In fact, the refining process, which gives most oils their clean taste and high smoke point, removes most chemicals that could be left behind in the refining process. If you are using seed oils in moderate amounts for healthy cooking methods like sauteing, roasting or stir-frying, the benefits far outweigh the risk.

For those still unsure about the effects of processing, you can try cold or expeller-pressed oils. They will likely have a richer taste; however, they are more expensive and have a lower smoke point.

The main “hype” created by those on the anti-seed oil train claims they are pro-inflammatory due to their high Omega-6 and lower Omega-3 content. The argument is that these oils increase the risk of heart disease and other chronic illnesses.

THE FACT CHECK: Research suggests that both are anti-inflammatory, lower bad cholesterol, and promote overall heart and metabolic health. Omega-6 fatty acids are a type of polyunsaturated fatty acid that is essential in your body; Omega-3 fatty acids are also an essential polyunsaturated fatty acid primarily found in fatty fish, nuts, and some seeds like flax and chia.

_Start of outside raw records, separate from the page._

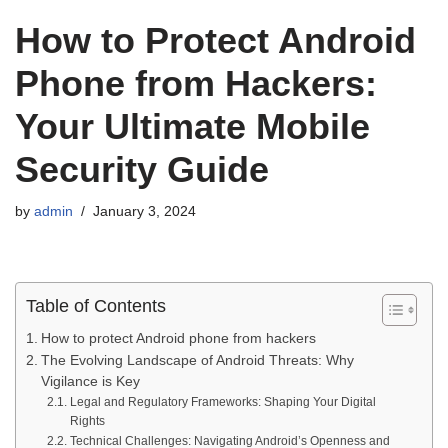
How to Protect Android
Phone from Hackers:
Your Ultimate Mobile
Security Guide
by
admin
January 3, 2024
Table of Contents
How to protect Android phone from hackers
The Evolving Landscape of Android Threats: Why
Vigilance is Key
Legal and Regulatory Frameworks: Shaping Your Digital
Rights
Technical Challenges: Navigating Android’s Openness and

The truth is, Omega-3s are more anti-inflammatory, but that does not mean Omega-6s are pro-inflammatory.

In the modern American diet, we eat excessive low-nutrient-dense snack foods, like cookies and chips, which often contain Omega-6s. Simultaneously, our diets feature less fatty fish like salmon or nuts, which contain Omega-3s. This combination can lead to negative health outcomes, but it’s not the seed oils at the center of that controversy.

In conclusion, leading health authorities, like the American Heart Association, recommend including seed oils as a healthier, unsaturated alternative to other cooking fats like butter and beef tallow, which are high sources of cholesterol-raising saturated fats. Scientific research points to the overall health benefits of seed oils when consumed as part of a balanced, primarily whole food diet.

Seed oils may be today’s headline—but they won’t be the last.

Fact Checked By FLIK is here to help you separate fact from fiction. From food dyes to beef tallow, consider this your ongoing source for clarity in an ever-changing nutrition landscape.